Other studies featured in this issue include the following:
Study Evaluates Costs and Benefits Associated With New Colon Cancer Therapies
New chemotherapy agents appear associated with improvements in survival time for patients with metastastic colorectal cancer, but at substantial cost. David H. Howard, Ph.D., and colleagues at Emory University, Atlanta, used a cancer registry database to measure trends in life expectancy and lifetime medical costs in 4,665 patients age 66 and older diagnosed with metastastic colon cancer between 1995 and 2005. Patients were classified according to whether they received one or more of the six chemotherapeutic agents approved for the treatment of metastastic colon cancer between 1996 to 2004.
Among those who received the new agents, life expectancy increased by 6.8 months and lifetime costs increased by $37,100, equating to a cost of $66,200 per year of life gained. After additional adjustments, the cost for each quality-adjusted life year (a year of life in perfect health) gained was $99,100, the authors note.
“New chemotherapeutic agents for colorectal cancer have been singled out as examples of high-cost/low-value medical care; no doubt they are the types of therapies that would receive close scrutiny if Medicare and other payers were to consider cost-effectiveness in coverage decisions,” they write. “Our estimate of the cost per quality-adjusted life year gained, $100,000, is below most estimates of the willingness to pay for a life-year. However, continuation of Medicare’s open-ended coverage policy for new chemotherapeutic agents and other expensive technologies will prove difficult to sustain as costs for the program continue to rise.”
Arch Intern Med. 2010;170
Case Managers Help Low-Income Women Receive More Timely Breast Cancer Diagnosis
Case management appears to be associated with more appropriate follow-up and shorter time to diagnostic resolution among low-income women who receive an abnormal result on a mammogram. Rebecca Lobb, Sc.D., M.P.H., of the Centre for Research on Inner City Health, St. Michael’s Hospital, Toronto, and colleagues studied 2,252 participants in the National Breast and Cervical Cancer Early Detection Program, which funds breast cancer screening and diagnostic services for low-income, underinsured women. Case management was implemented into this program in 2001 to address barriers to follow-up care after abnormal mammograms, and free treatment was introduced in 2004.

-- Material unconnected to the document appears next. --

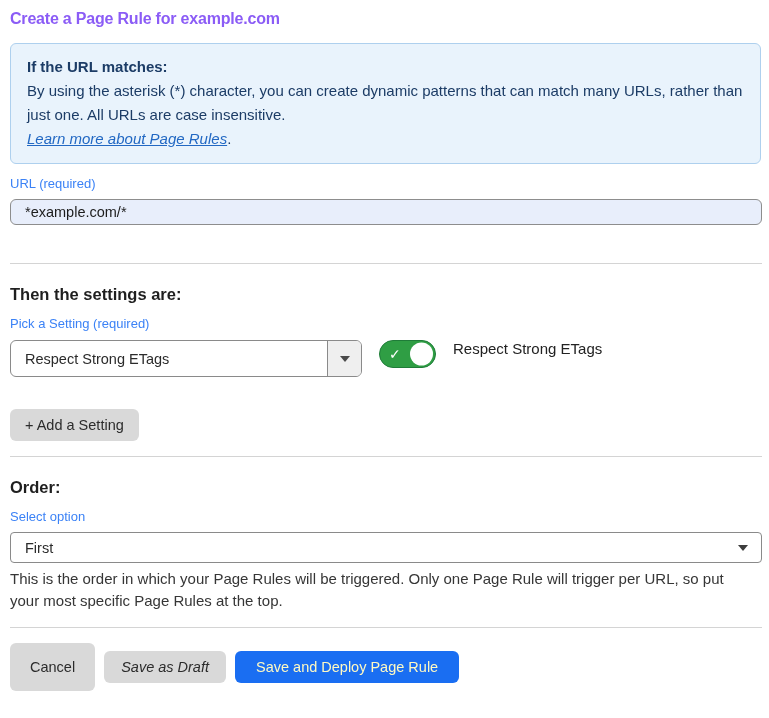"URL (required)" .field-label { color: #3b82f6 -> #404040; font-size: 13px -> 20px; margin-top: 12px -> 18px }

Among women enrolled in the program between 1998 and 2007, the proportion experiencing a delay before diagnosis decreased from 33 percent to 23 percent after the implementation of case management, a risk reduction of 45 percent that did not differ by race or ethnicity. However, case management was not associated with changes in treatment delay. In addition, free treatment was not associated with the risk of delays in either diagnosis or treatment beyond the improvement associated with case management.
“Case management to assist women in overcoming logistic and psychosocial barriers to care may improve time to diagnosis among low-income women who receive free breast cancer screening and diagnostic services,” the authors conclude. “Programs that provide services to coordinate care, in addition to free screening and diagnostic tests, may improve population health.”